Document layout detection data
"""

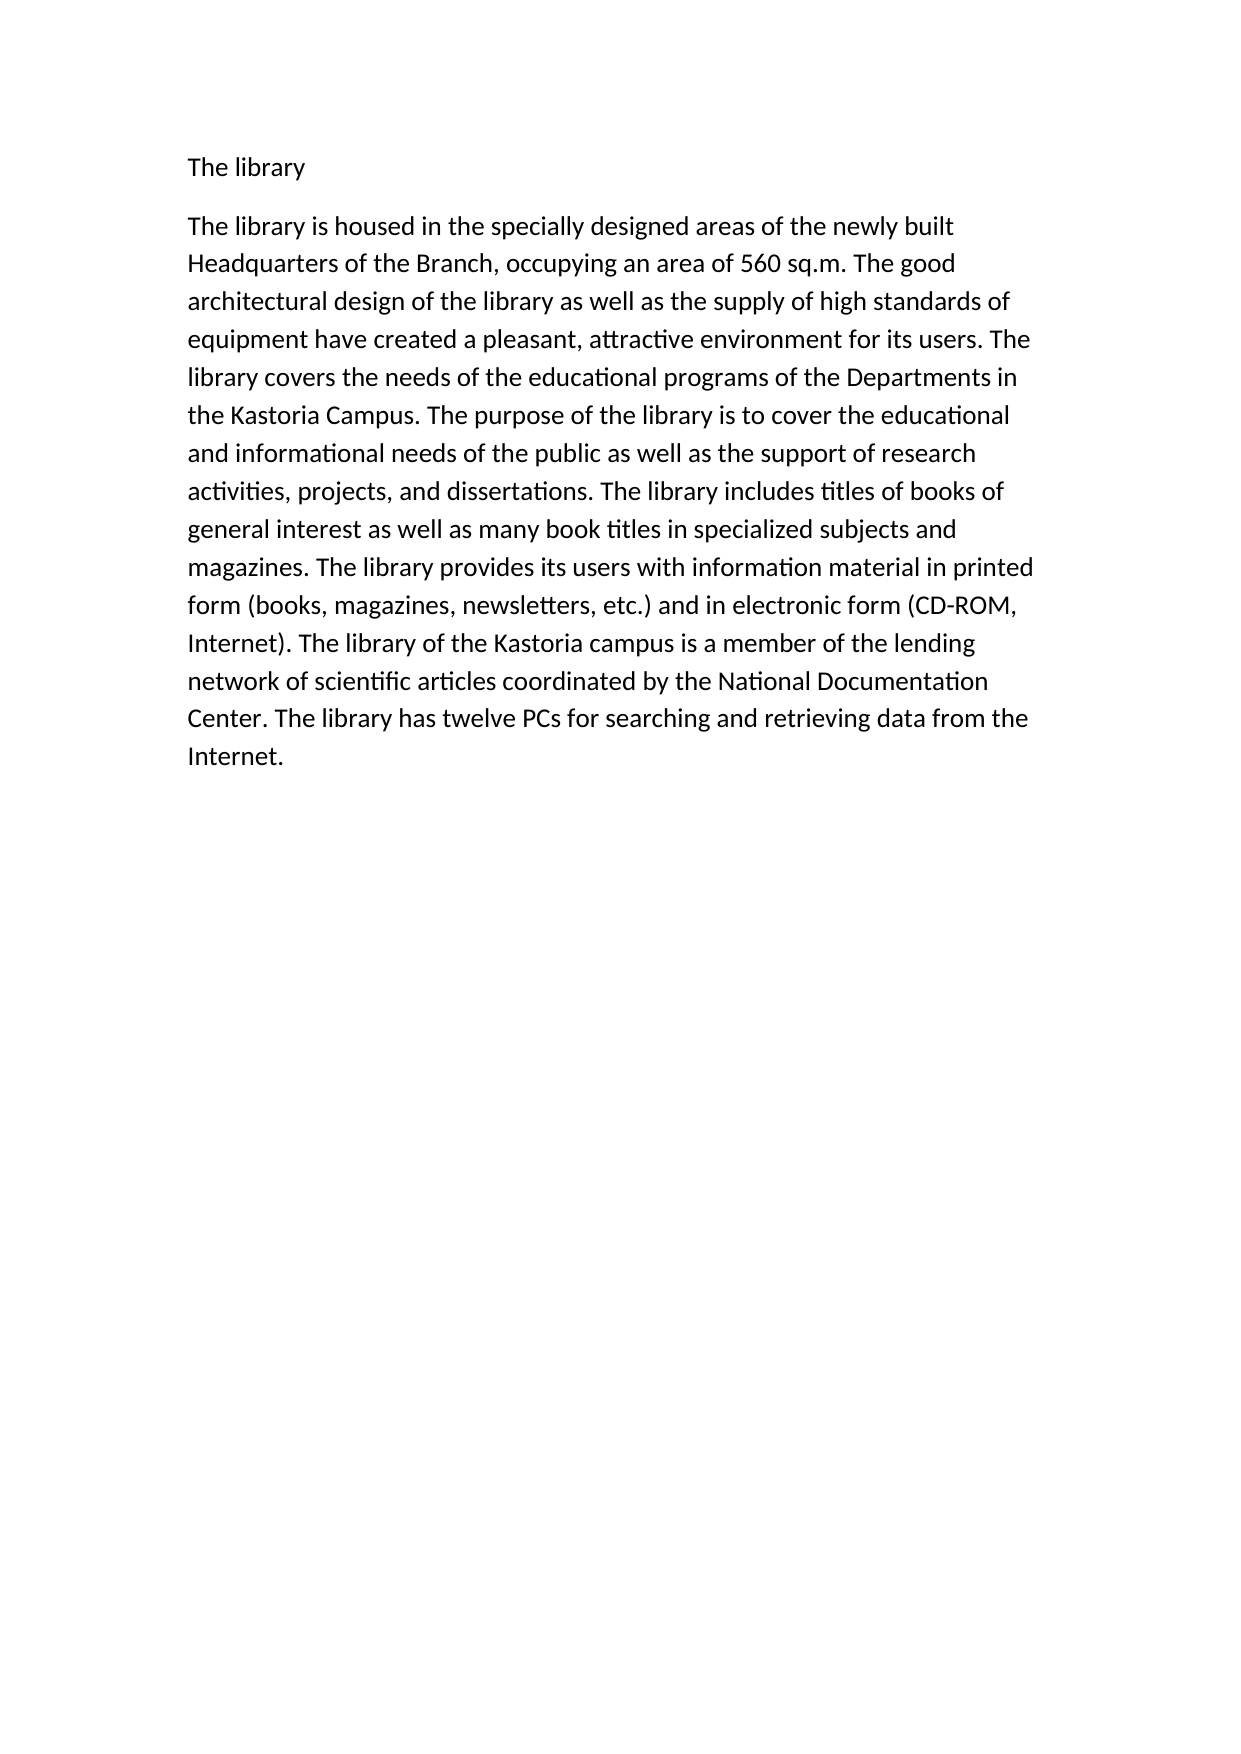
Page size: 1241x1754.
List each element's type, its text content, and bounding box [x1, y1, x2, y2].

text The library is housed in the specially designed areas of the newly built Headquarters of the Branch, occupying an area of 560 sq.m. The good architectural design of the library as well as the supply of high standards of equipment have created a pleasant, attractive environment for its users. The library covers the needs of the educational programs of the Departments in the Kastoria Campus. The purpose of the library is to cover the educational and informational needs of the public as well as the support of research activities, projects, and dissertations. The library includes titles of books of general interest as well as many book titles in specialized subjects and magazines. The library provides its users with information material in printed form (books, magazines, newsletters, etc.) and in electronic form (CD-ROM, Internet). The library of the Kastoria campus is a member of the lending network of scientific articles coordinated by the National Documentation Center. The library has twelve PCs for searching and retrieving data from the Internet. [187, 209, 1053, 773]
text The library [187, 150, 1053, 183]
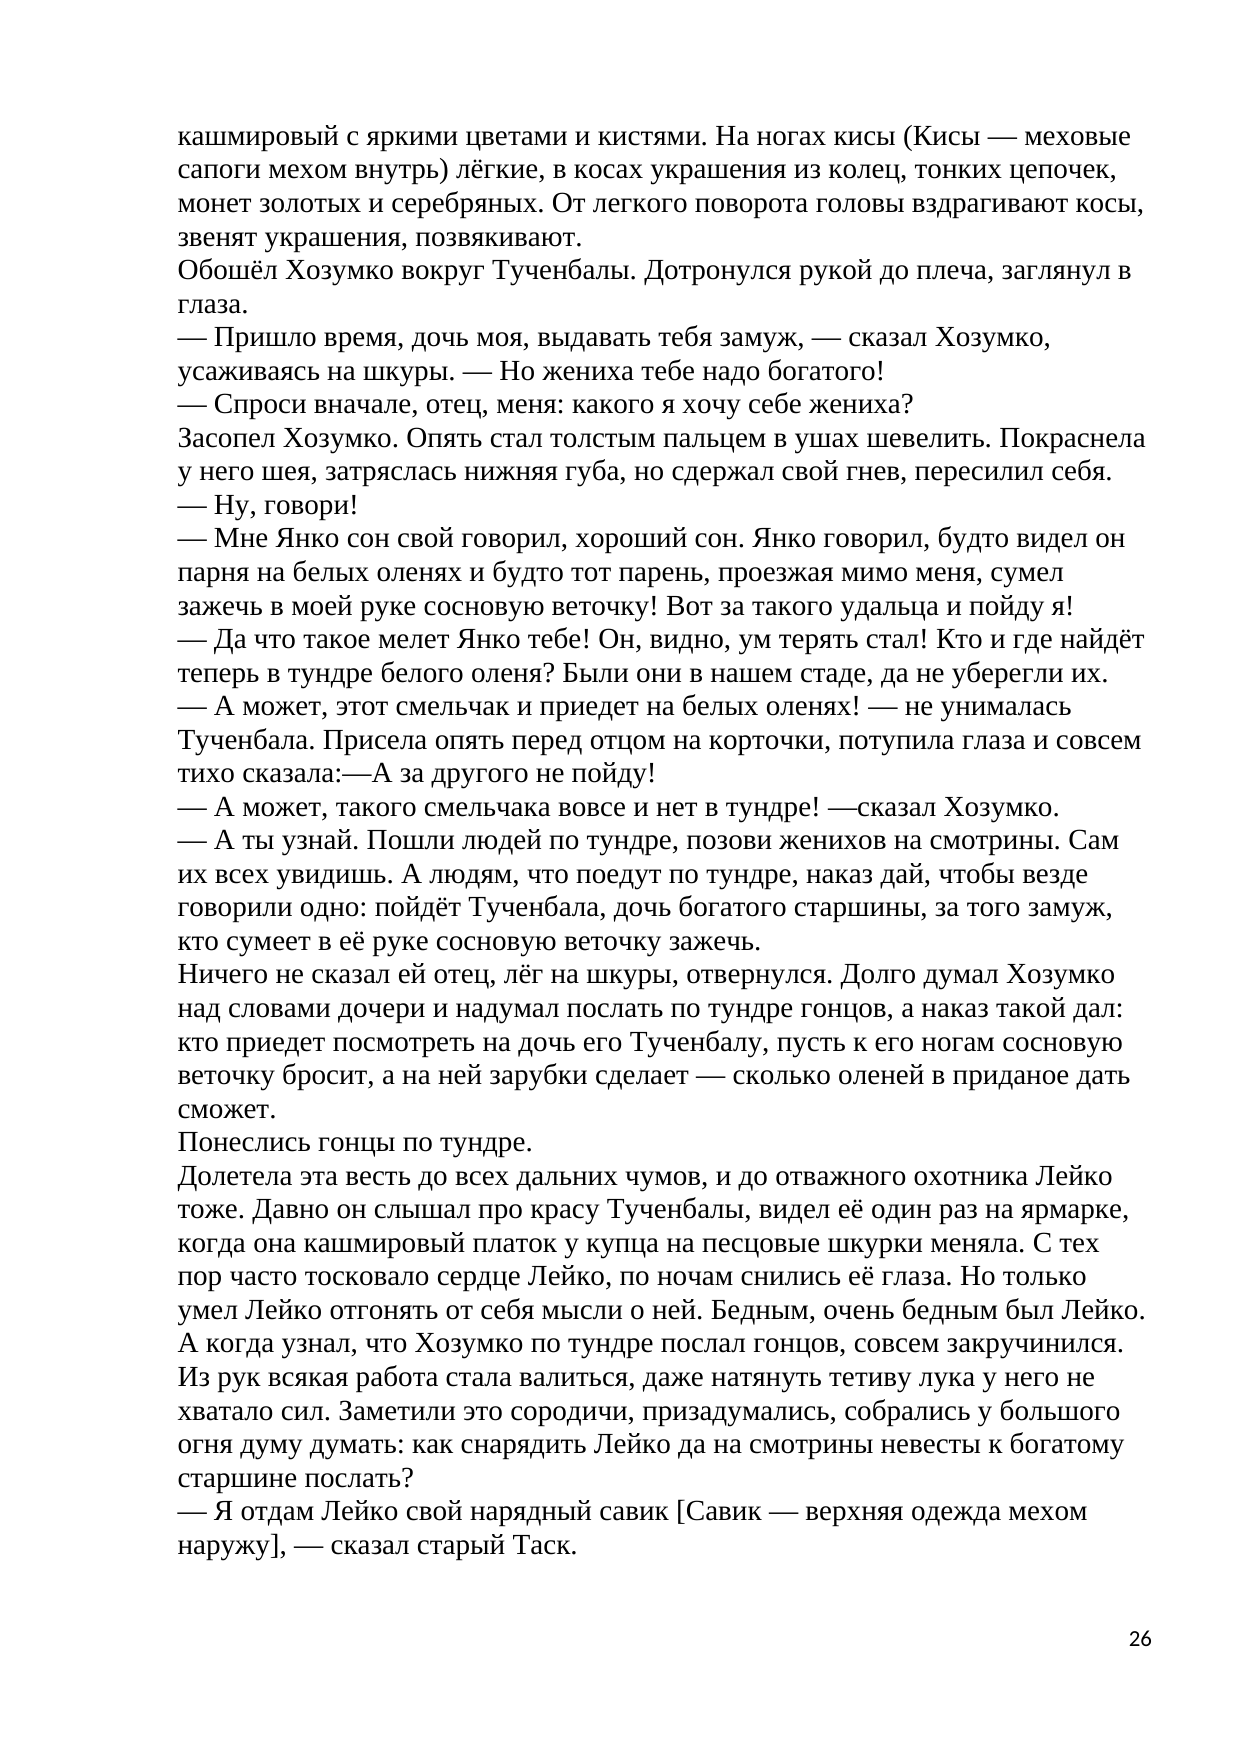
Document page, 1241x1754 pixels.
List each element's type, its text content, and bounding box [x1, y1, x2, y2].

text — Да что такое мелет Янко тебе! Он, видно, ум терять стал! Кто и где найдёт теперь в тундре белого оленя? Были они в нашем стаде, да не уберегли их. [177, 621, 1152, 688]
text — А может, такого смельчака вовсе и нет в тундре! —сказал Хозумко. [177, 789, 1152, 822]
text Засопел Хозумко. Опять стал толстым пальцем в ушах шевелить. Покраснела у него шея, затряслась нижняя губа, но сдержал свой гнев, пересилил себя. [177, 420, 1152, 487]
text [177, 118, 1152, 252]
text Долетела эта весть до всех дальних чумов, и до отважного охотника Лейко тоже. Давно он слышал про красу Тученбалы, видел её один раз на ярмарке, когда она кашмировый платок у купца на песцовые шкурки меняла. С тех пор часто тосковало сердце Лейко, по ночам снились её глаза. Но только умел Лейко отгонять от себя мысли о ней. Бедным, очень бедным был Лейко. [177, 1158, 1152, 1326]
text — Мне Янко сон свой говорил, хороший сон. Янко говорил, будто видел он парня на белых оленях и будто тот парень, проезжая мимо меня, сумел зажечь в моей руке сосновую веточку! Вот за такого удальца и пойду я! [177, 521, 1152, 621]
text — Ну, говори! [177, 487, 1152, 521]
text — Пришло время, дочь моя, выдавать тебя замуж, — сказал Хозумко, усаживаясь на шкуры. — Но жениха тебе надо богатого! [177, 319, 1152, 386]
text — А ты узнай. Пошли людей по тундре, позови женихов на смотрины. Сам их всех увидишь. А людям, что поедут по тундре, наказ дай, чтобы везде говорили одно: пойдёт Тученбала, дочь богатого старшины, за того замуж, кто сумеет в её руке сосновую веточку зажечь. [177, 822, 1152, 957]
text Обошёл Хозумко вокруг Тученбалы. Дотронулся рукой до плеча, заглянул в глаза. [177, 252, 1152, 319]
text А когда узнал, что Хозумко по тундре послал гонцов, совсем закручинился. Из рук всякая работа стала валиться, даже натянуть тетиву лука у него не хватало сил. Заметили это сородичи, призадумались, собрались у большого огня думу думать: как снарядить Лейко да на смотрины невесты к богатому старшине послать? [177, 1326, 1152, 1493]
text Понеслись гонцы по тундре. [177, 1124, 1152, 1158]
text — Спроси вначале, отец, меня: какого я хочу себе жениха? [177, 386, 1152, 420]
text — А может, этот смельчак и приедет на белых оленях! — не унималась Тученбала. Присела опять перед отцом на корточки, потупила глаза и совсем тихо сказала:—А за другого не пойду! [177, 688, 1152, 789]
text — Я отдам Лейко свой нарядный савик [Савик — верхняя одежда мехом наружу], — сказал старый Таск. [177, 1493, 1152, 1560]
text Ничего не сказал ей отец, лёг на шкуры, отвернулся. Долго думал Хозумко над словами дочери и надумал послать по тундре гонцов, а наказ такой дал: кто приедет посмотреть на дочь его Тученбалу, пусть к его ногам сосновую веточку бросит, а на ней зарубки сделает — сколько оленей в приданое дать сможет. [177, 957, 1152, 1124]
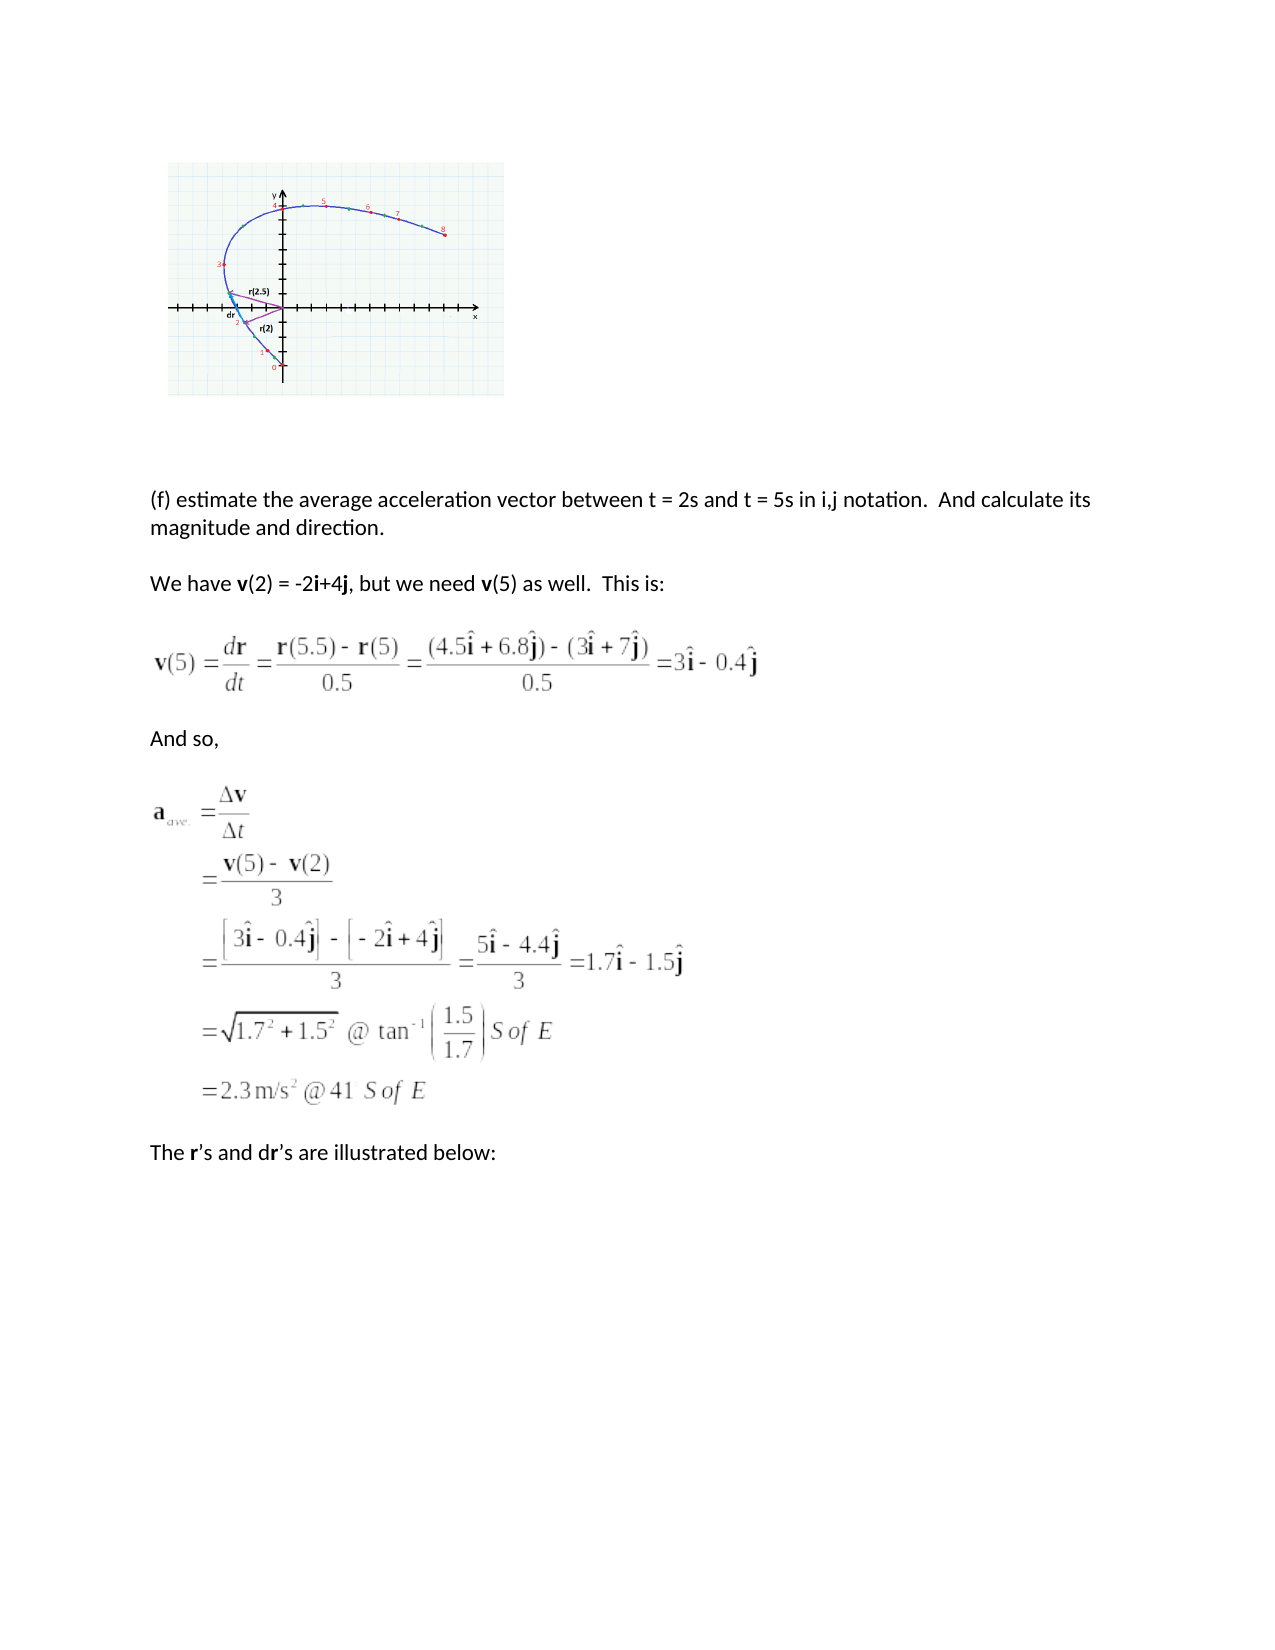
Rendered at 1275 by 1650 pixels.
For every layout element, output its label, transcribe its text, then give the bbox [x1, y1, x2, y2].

"""

*TASK ITEM*. Return every line above in which the string "жениха" occurs.

*RESPONSE TO THIS TASK*.
text — Пришло время, дочь моя, выдавать тебя замуж, — сказал Хозумко, усаживаясь на шкуры. — Но жениха тебе надо богатого! [177, 319, 1152, 386]
text — Спроси вначале, отец, меня: какого я хочу себе жениха? [177, 386, 1152, 420]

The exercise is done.